### What is required
The number of lines in the entries below holding the word "community" is all that is needed here.
---------- Records for this task ----------
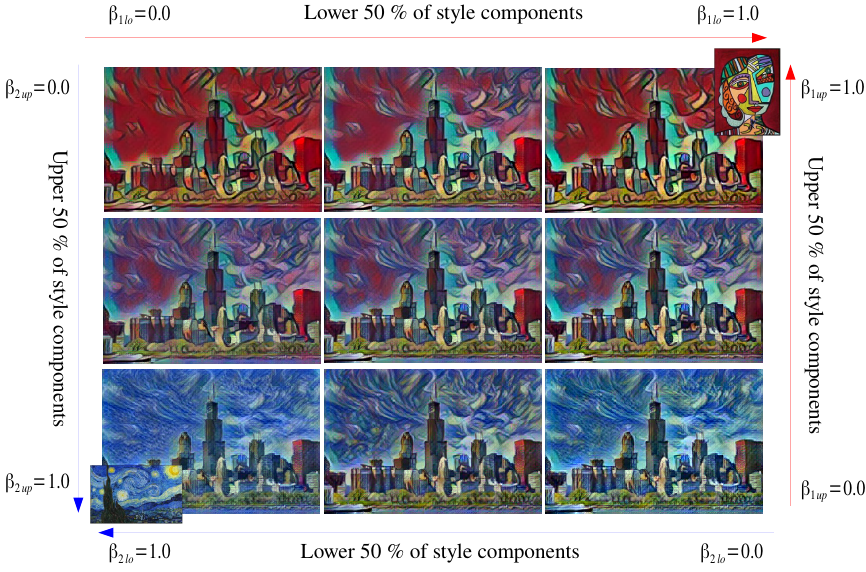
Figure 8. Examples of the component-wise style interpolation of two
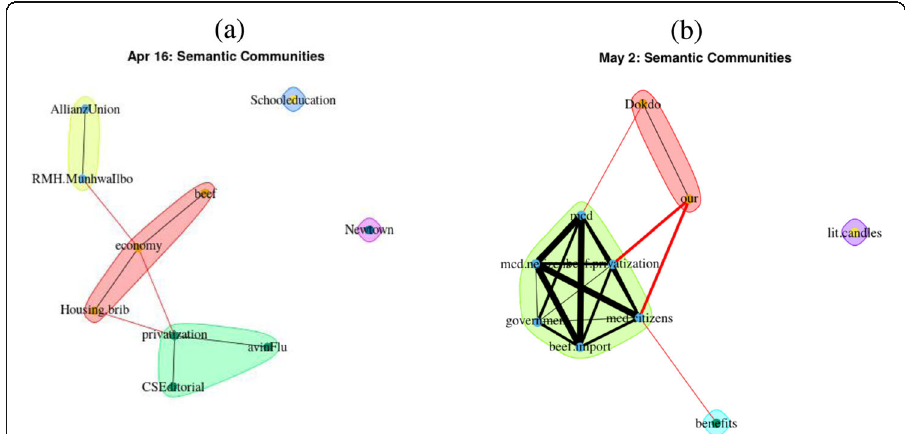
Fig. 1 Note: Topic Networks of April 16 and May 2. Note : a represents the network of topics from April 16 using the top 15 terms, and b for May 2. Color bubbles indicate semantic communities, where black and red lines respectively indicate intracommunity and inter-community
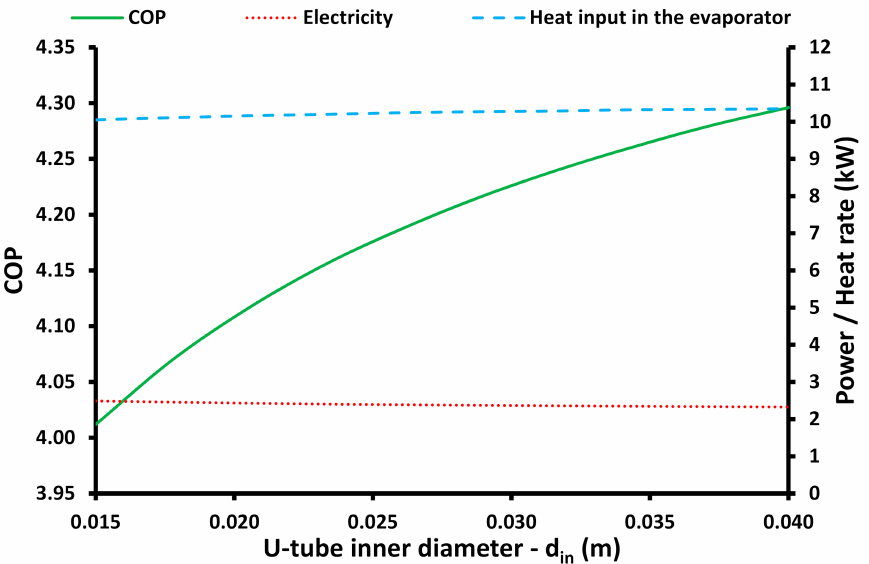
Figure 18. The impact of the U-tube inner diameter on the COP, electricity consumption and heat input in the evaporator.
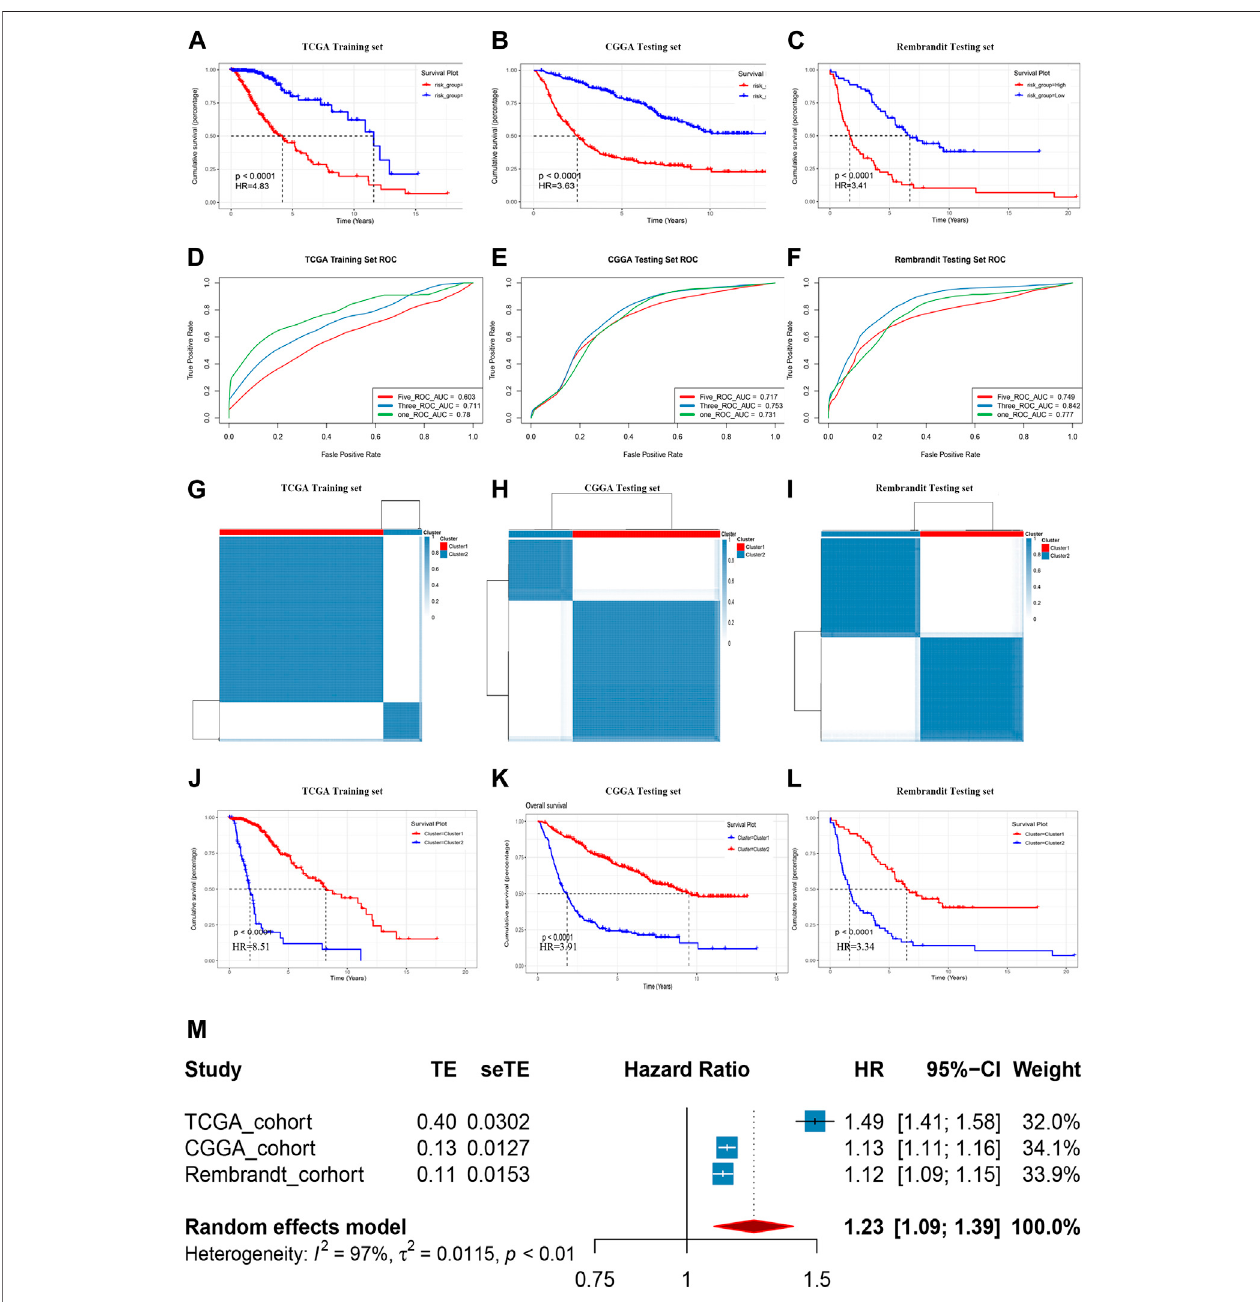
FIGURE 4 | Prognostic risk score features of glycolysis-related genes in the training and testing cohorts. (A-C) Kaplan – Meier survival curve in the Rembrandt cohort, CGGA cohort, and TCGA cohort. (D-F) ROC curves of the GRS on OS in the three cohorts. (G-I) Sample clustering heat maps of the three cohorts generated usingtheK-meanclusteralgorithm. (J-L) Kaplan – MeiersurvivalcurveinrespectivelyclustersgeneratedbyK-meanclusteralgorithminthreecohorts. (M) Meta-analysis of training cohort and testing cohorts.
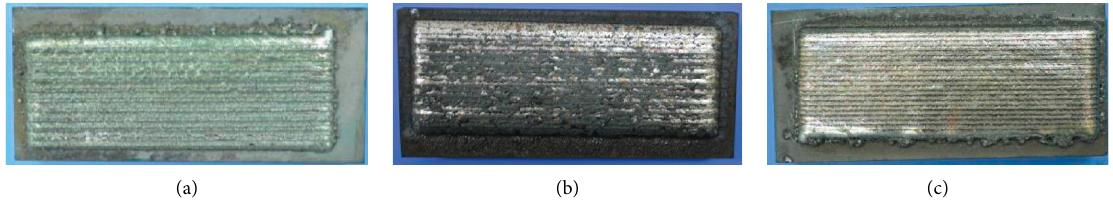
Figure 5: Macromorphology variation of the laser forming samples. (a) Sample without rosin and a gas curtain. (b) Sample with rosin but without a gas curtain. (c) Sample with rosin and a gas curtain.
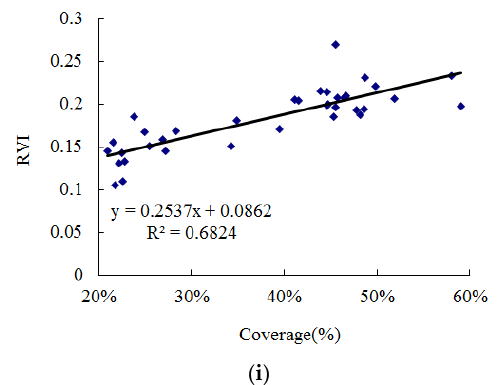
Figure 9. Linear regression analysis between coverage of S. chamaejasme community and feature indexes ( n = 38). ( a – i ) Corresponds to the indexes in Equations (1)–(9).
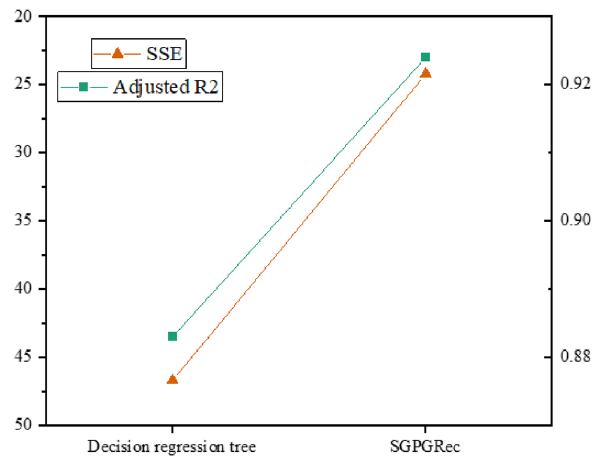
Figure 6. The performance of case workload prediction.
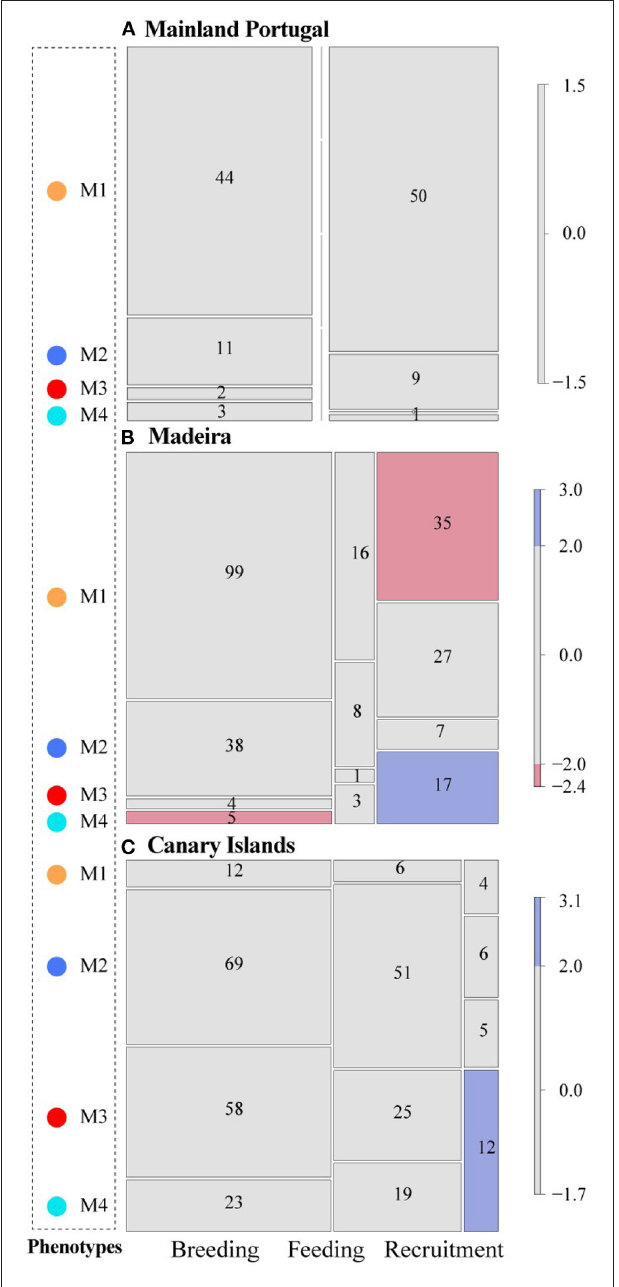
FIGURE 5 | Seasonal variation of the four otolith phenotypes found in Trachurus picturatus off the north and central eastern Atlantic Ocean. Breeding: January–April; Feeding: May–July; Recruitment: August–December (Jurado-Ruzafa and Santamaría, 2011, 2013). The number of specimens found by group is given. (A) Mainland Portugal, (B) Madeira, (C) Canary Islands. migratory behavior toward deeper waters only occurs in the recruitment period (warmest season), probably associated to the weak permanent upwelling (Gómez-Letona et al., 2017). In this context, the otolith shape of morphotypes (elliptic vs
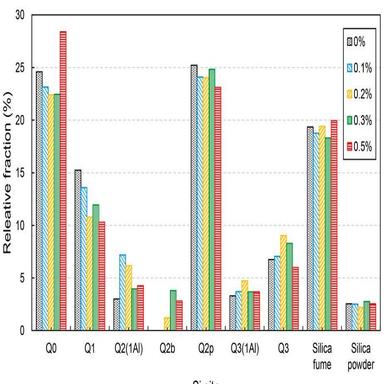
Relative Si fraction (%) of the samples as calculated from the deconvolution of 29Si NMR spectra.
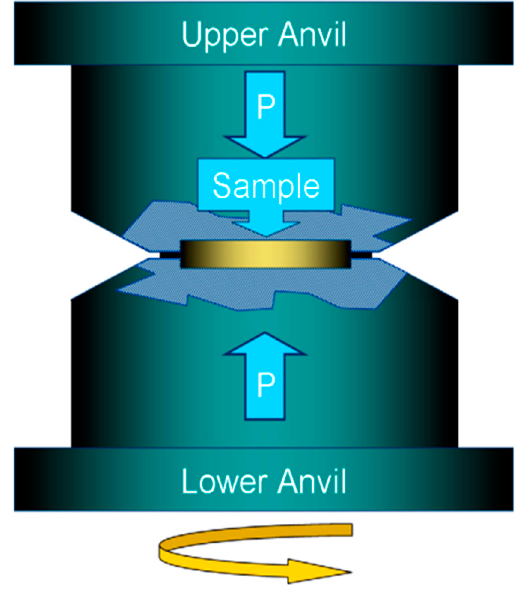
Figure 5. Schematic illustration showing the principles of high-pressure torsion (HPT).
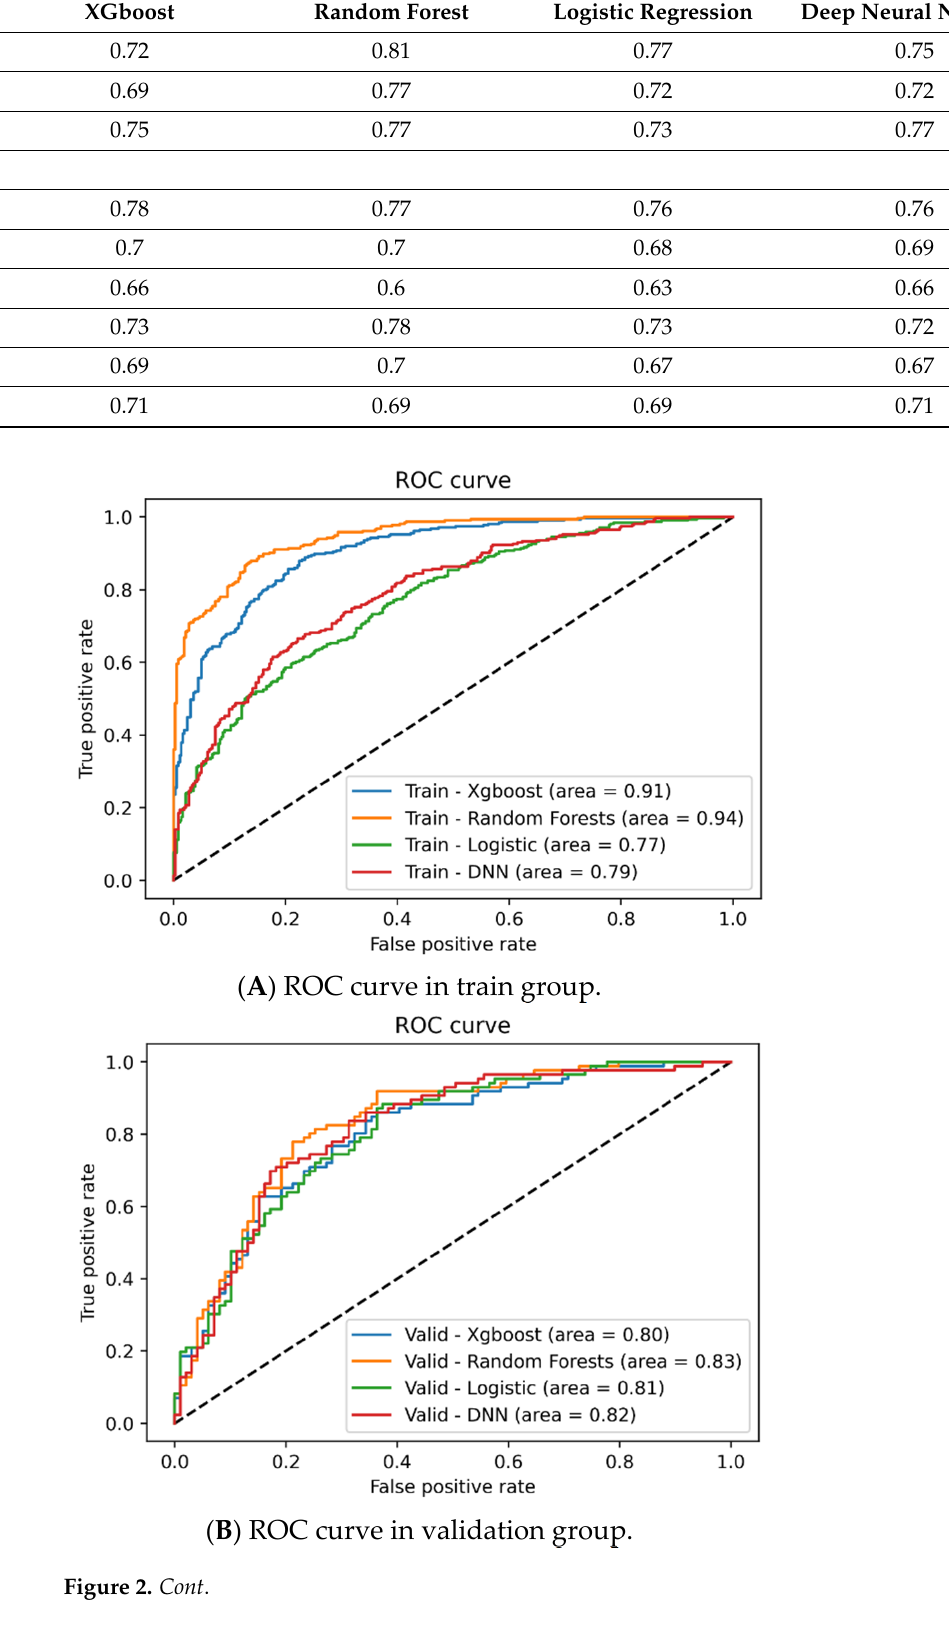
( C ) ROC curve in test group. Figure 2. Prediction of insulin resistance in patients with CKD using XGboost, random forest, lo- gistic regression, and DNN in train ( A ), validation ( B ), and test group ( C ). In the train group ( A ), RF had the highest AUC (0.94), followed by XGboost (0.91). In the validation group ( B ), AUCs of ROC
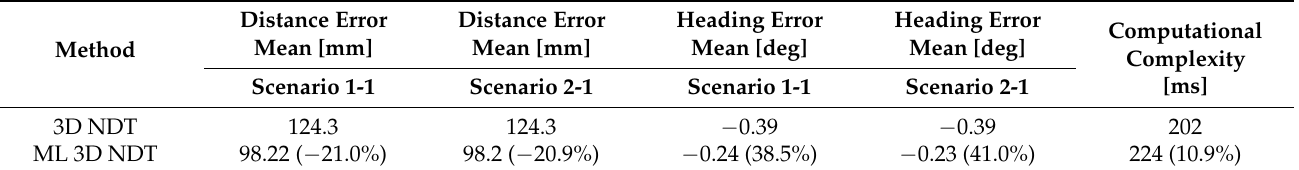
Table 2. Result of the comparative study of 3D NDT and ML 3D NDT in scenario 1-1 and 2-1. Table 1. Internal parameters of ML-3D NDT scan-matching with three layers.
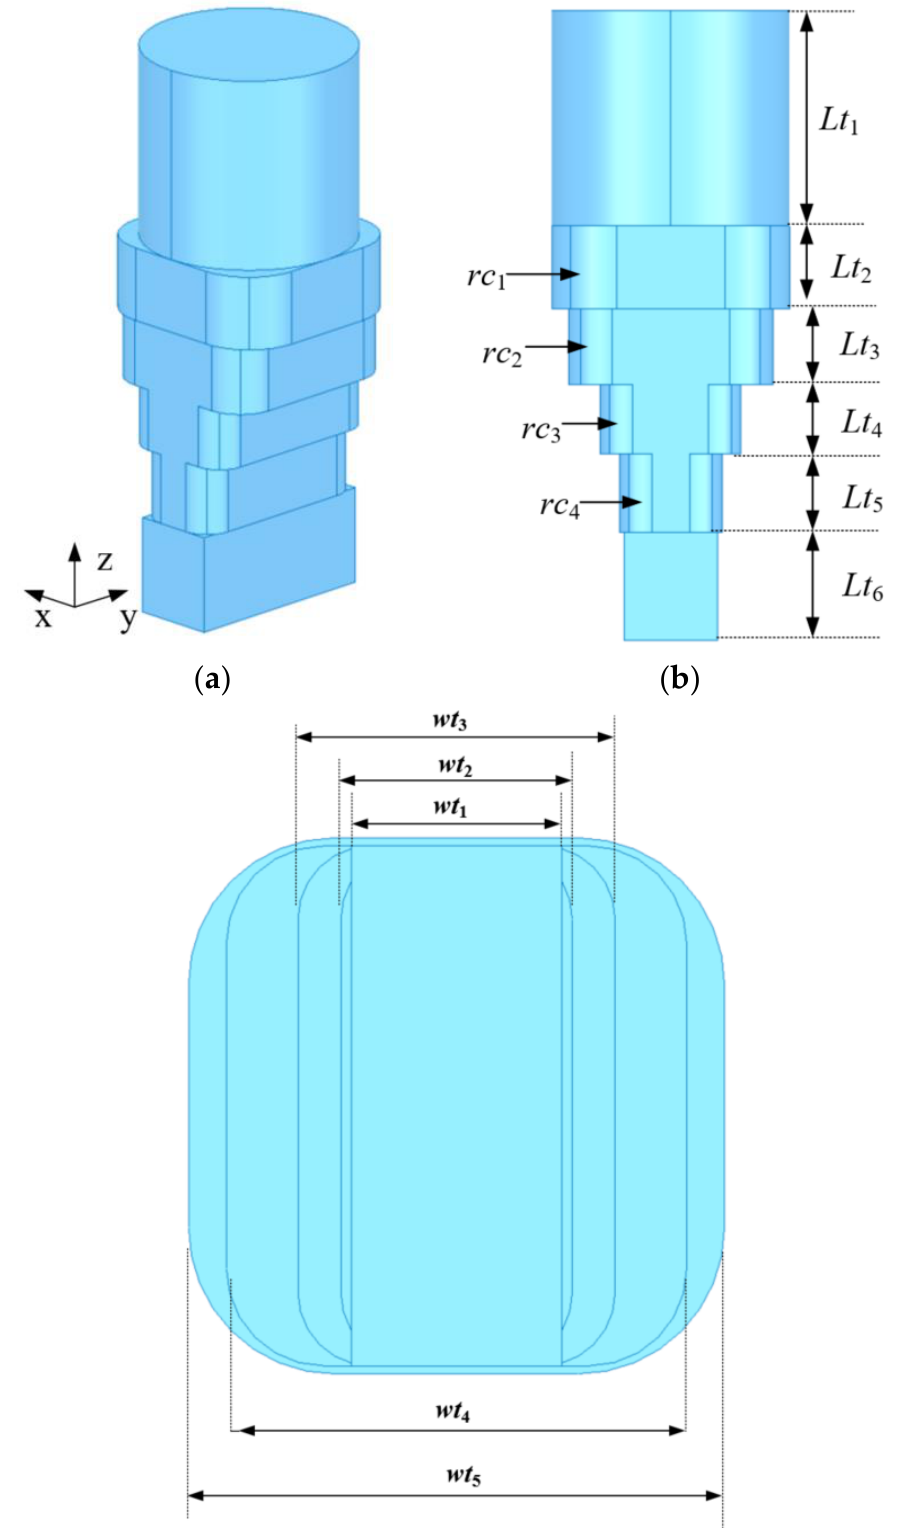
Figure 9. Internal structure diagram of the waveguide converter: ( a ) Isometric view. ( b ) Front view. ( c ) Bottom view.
----------
### Finished exercise
2